_ARTICLE_

On Thu, Jul 11, 2019 at 6:13 PM Nitesh Narayan Lal <nitesh@...hat.com> wrote:
>
>
> On 7/11/19 7:20 PM, Alexander Duyck wrote:
> > On Thu, Jul 11, 2019 at 10:58 AM Nitesh Narayan Lal <nitesh@...hat.com> wrote:
> >>
> >> On 7/10/19 5:56 PM, Alexander Duyck wrote:
> >>> On Wed, Jul 10, 2019 at 12:52 PM Nitesh Narayan Lal <nitesh@...hat.com> wrote:
> >>>> This patch introduces the core infrastructure for free page hinting in
> >>>> virtual environments. It enables the kernel to track the free pages which
> >>>> can be reported to its hypervisor so that the hypervisor could
> >>>> free and reuse that memory as per its requirement.
> >>>>
> >>>> While the pages are getting processed in the hypervisor (e.g.,
> >>>> via MADV_FREE), the guest must not use them, otherwise, data loss
> >>>> would be possible. To avoid such a situation, these pages are
> >>>> temporarily removed from the buddy. The amount of pages removed
> >>>> temporarily from the buddy is governed by the backend(virtio-balloon
> >>>> in our case).
> >>>>
> >>>> To efficiently identify free pages that can to be hinted to the
> >>>> hypervisor, bitmaps in a coarse granularity are used. Only fairly big
> >>>> chunks are reported to the hypervisor - especially, to not break up THP
> >>>> in the hypervisor - "MAX_ORDER - 2" on x86, and to save space. The bits
> >>>> in the bitmap are an indication whether a page *might* be free, not a
> >>>> guarantee. A new hook after buddy merging sets the bits.
> >>>>
> >>>> Bitmaps are stored per zone, protected by the zone lock. A workqueue
> >>>> asynchronously processes the bitmaps, trying to isolate and report pages
> >>>> that are still free. The backend (virtio-balloon) is responsible for
> >>>> reporting these batched pages to the host synchronously. Once reporting/
> >>>> freeing is complete, isolated pages are returned back to the buddy.
> >>>>
> >>>> There are still various things to look into (e.g., memory hotplug, more
> >>>> efficient locking, possible races when disabling).
> >>>>
> >>>> Signed-off-by: Nitesh Narayan Lal <nitesh@...hat.com>
> > So just FYI, I thought I would try the patches. It looks like there
> > might be a bug somewhere that is causing it to free memory it
> > shouldn't be. After about 10 minutes my VM crashed with a system log
> > full of various NULL pointer dereferences.
>
> That's interesting, I have tried the patches with MADV_DONTNEED as well.
> I just retried it but didn't see any crash. May I know what kind of
> workload you are running?

I was running the page_fault1 test on a VM with 80G of memory.

> >  The only change I had made
> > is to use MADV_DONTNEED instead of MADV_FREE in QEMU since my headers
> > didn't have MADV_FREE on the host. It occurs to me one advantage of
> > MADV_DONTNEED over MADV_FREE is that you are more likely to catch
> > these sort of errors since it zeros the pages instead of leaving them
> > intact.
> For development purpose maybe. For the final patch-set I think we
> discussed earlier why we should keep MADV_FREE.

_SUPPLIED RECORDS_

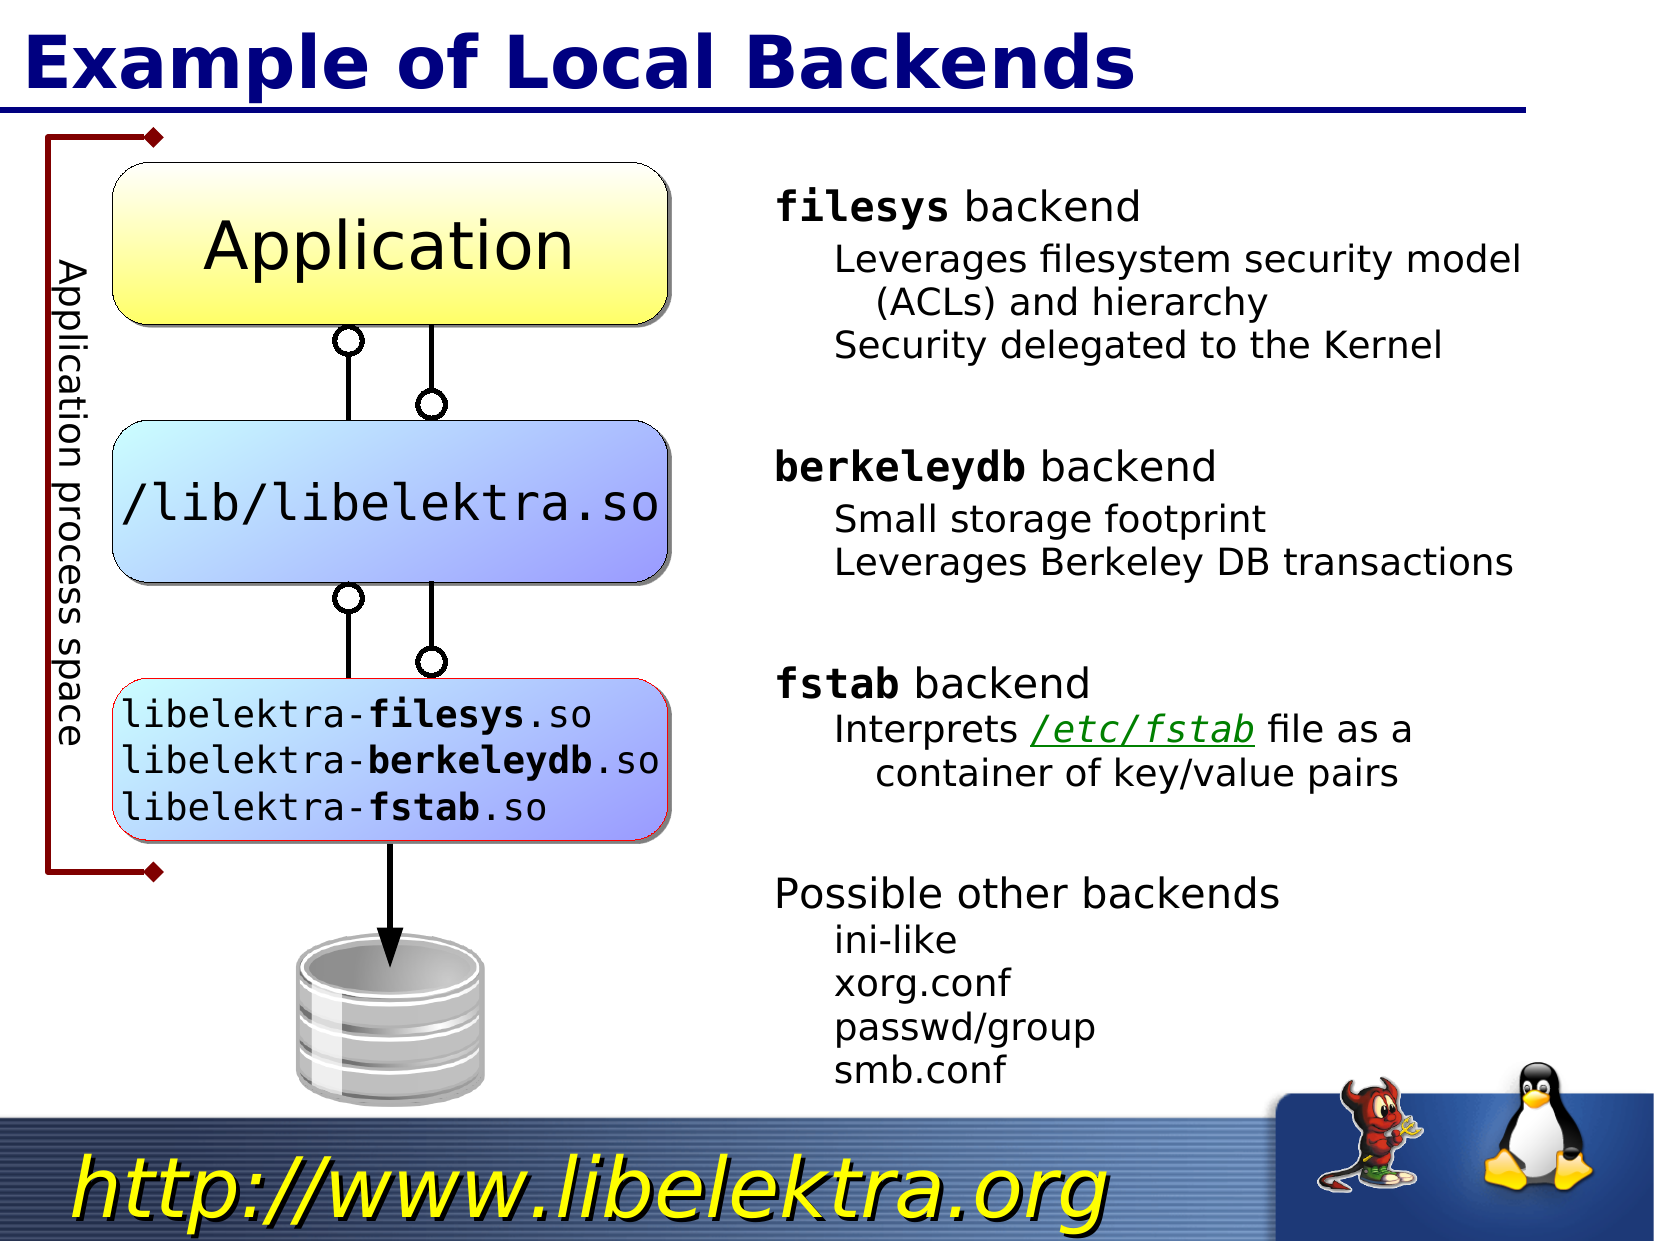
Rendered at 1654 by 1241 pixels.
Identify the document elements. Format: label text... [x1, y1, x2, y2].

picture [0, 932, 1654, 1241]
text_box [415, 324, 448, 421]
text_box [415, 581, 448, 678]
text_box libelektra-filesys.so libelektra-berkeleydb.so libelektra-fstab.so [112, 678, 668, 841]
text_box [332, 581, 365, 678]
text_box [332, 324, 365, 421]
text_box Application process space [53, 259, 98, 748]
text_box Example of Local Backends [22, 14, 1611, 111]
text_box Application [112, 162, 668, 325]
list filesys backend Leverages filesystem security model (ACLs) and hierarchy Security delegated to the Kernel berkeleydb backend Small storage footprint Leverages Berkeley DB transactions fstab backend Interprets /etc/fstab file as a container of key/value pairs Possible other backends ini-like xorg.conf passwd/group smb.conf [744, 175, 1588, 1101]
text_box /lib/libelektra.so [112, 420, 668, 583]
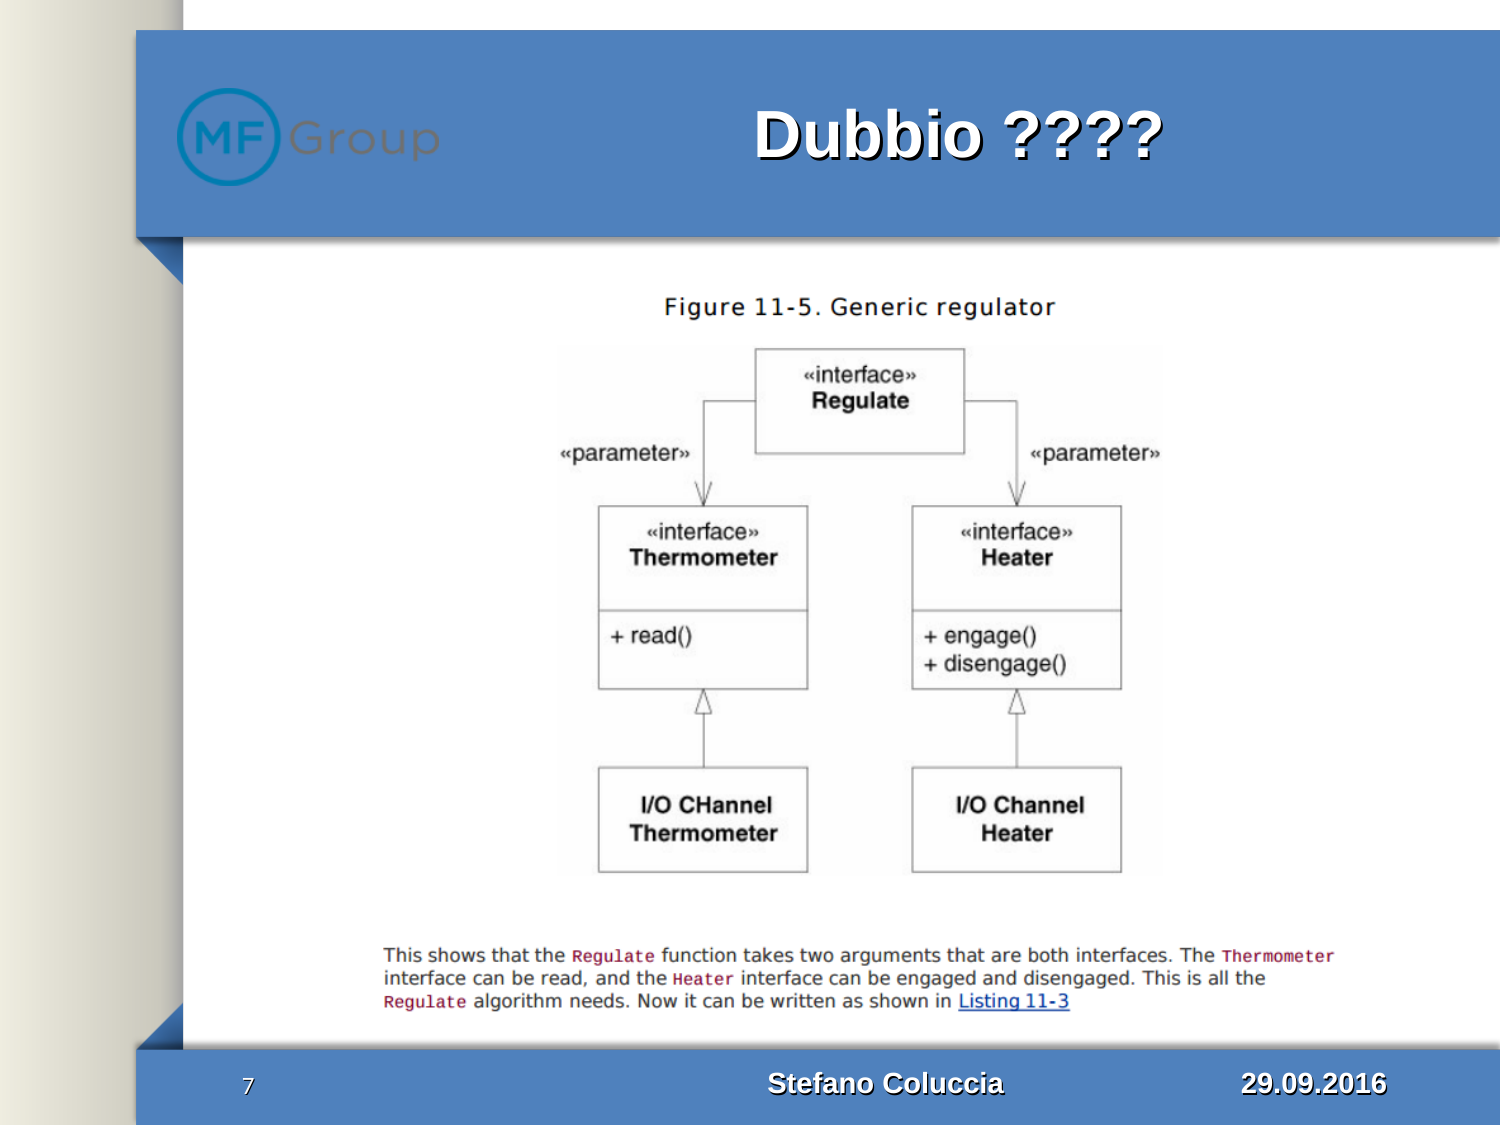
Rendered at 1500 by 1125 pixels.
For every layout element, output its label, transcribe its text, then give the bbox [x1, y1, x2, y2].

title Stefano Coluccia [738, 1062, 1034, 1105]
title Dubbio ???? [472, 57, 1447, 211]
title 29.09.2016 [1151, 1062, 1477, 1105]
picture [0, 0, 1500, 1125]
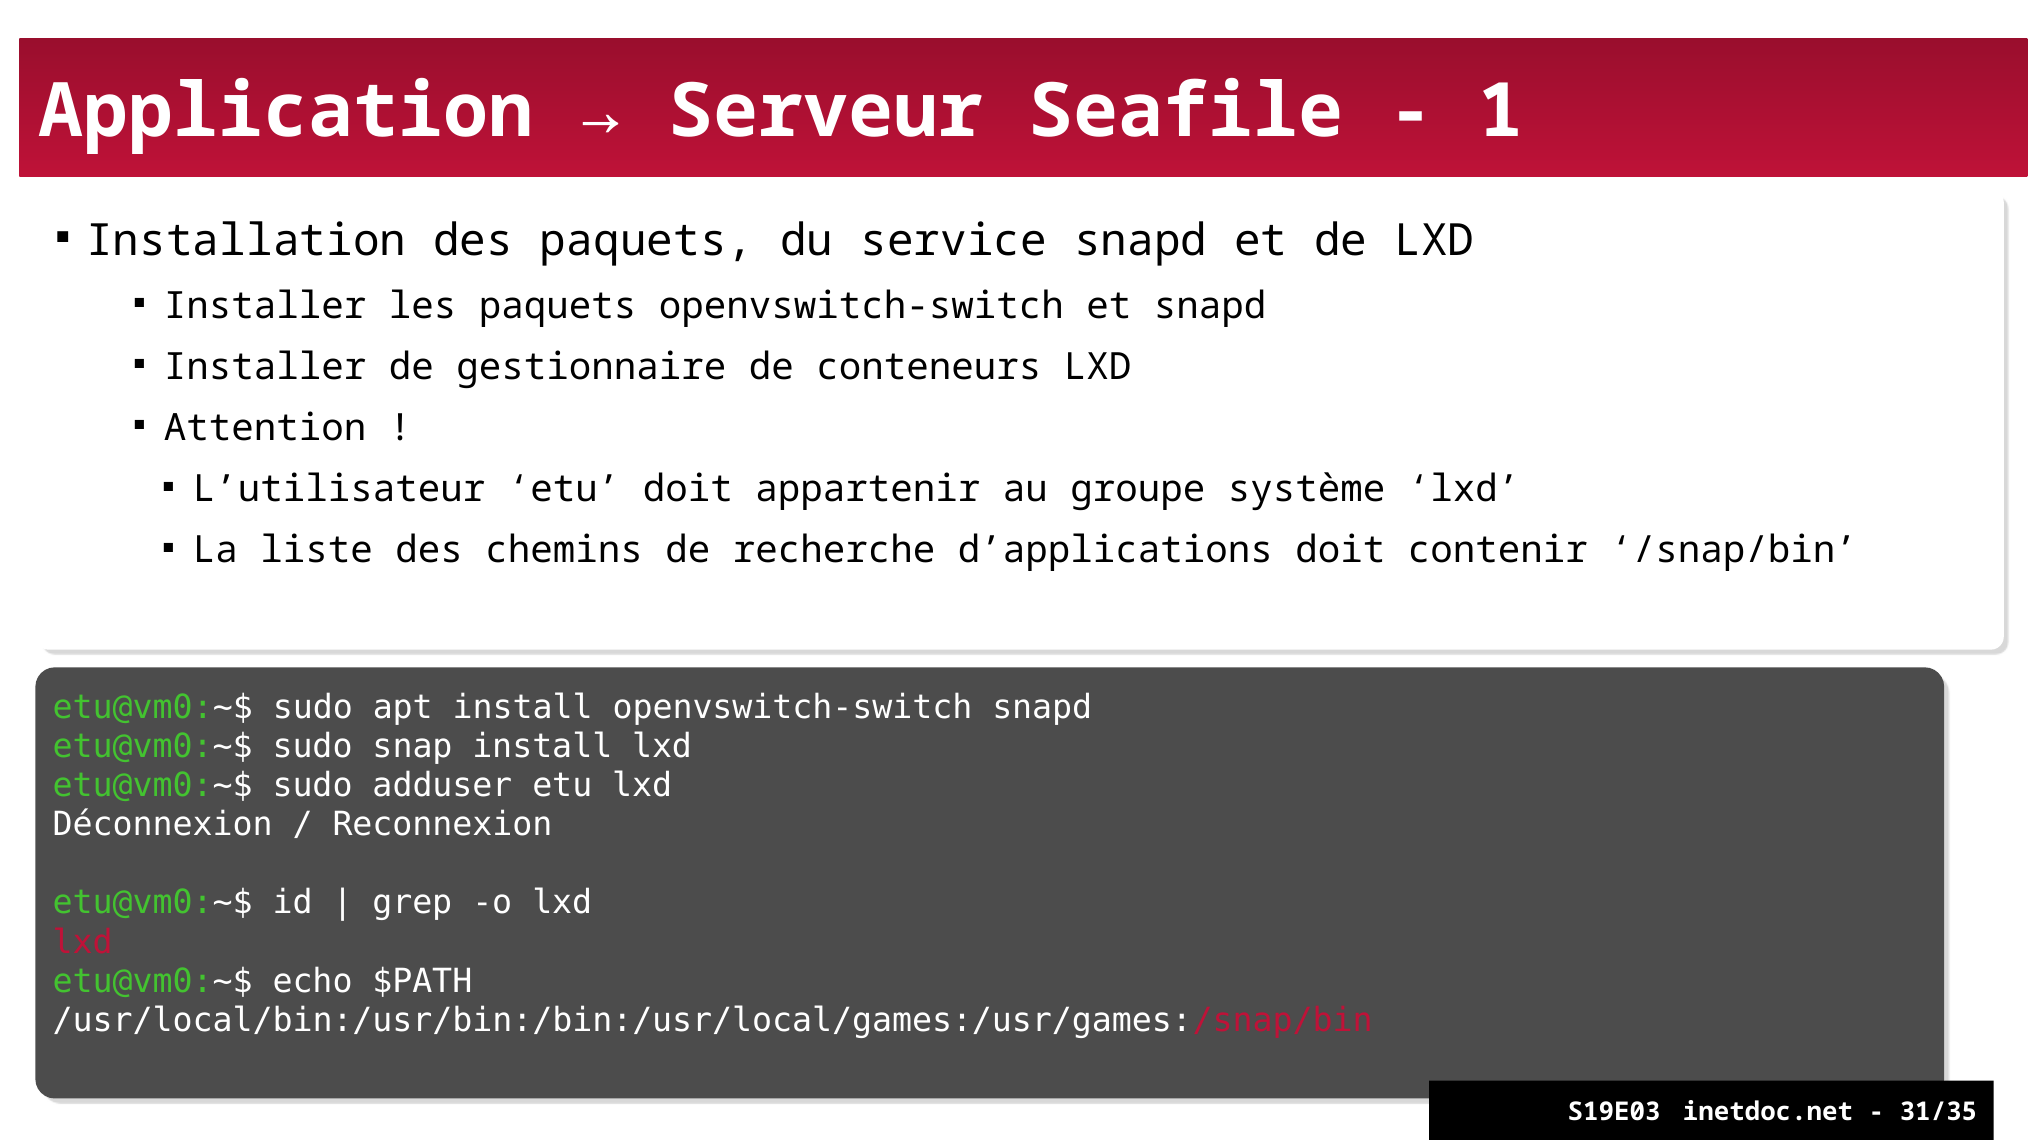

_EXERCISE A_
Reproduce everything in the free page hinting thread from "I was running" down to "should keep MADV_FREE.".
_EXERCISE B_
Resume the free page hinting thread and carry it on from its last line.

_TASK RESPONSE A_
I was running the page_fault1 test on a VM with 80G of memory.

> >  The only change I had made
> > is to use MADV_DONTNEED instead of MADV_FREE in QEMU since my headers
> > didn't have MADV_FREE on the host. It occurs to me one advantage of
> > MADV_DONTNEED over MADV_FREE is that you are more likely to catch
> > these sort of errors since it zeros the pages instead of leaving them
> > intact.
> For development purpose maybe. For the final patch-set I think we
> discussed earlier why we should keep MADV_FREE.

_TASK RESPONSE B_
I'm still not convinced MADV_FREE is a net win, at least for
performance. You are still paying the cost for the VMEXIT in order to
regain ownership of the page. In the case that you are under memory
pressure it is essentially equivalent to MADV_DONTNEED. Also it
doesn't really do much to help with the memory footprint of the VM
itself. With the MADV_DONTNEED the pages are freed back and you have a
greater liklihood of reducing the overall memory footprint of the
entire system since you would be more likely to be assigned pages that
were recently used rather than having to access a cold page.

<snip>

> >>>> +void page_hinting_enqueue(struct page *page, int order)
> >>>> +{
> >>>> +       int zone_idx;
> >>>> +
> >>>> +       if (!page_hitning_conf || order < PAGE_HINTING_MIN_ORDER)
> >>>> +               return;
> >>> I would think it is going to be expensive to be jumping into this
> >>> function for every freed page. You should probably have an inline
> >>> taking care of the order check before you even get here since it would
> >>> be faster that way.
> >> I see, I can take a look. Thanks.
> >>>> +
> >>>> +       bm_set_pfn(page);
> >>>> +       if (atomic_read(&page_hinting_active))
> >>>> +               return;
> >>> So I would think this piece is racy. Specifically if you set a PFN
> >>> that is somewhere below the PFN you are currently processing in your
> >>> scan it is going to remain unset until you have another page freed
> >>> after the scan is completed. I would worry you can end up with a batch
> >>> free of memory resulting in a group of pages sitting at the start of
> >>> your bitmap unhinted.
> >> True, but that will be hinted next time threshold is met.
> > Yes, but that assumes that there is another free immediately coming.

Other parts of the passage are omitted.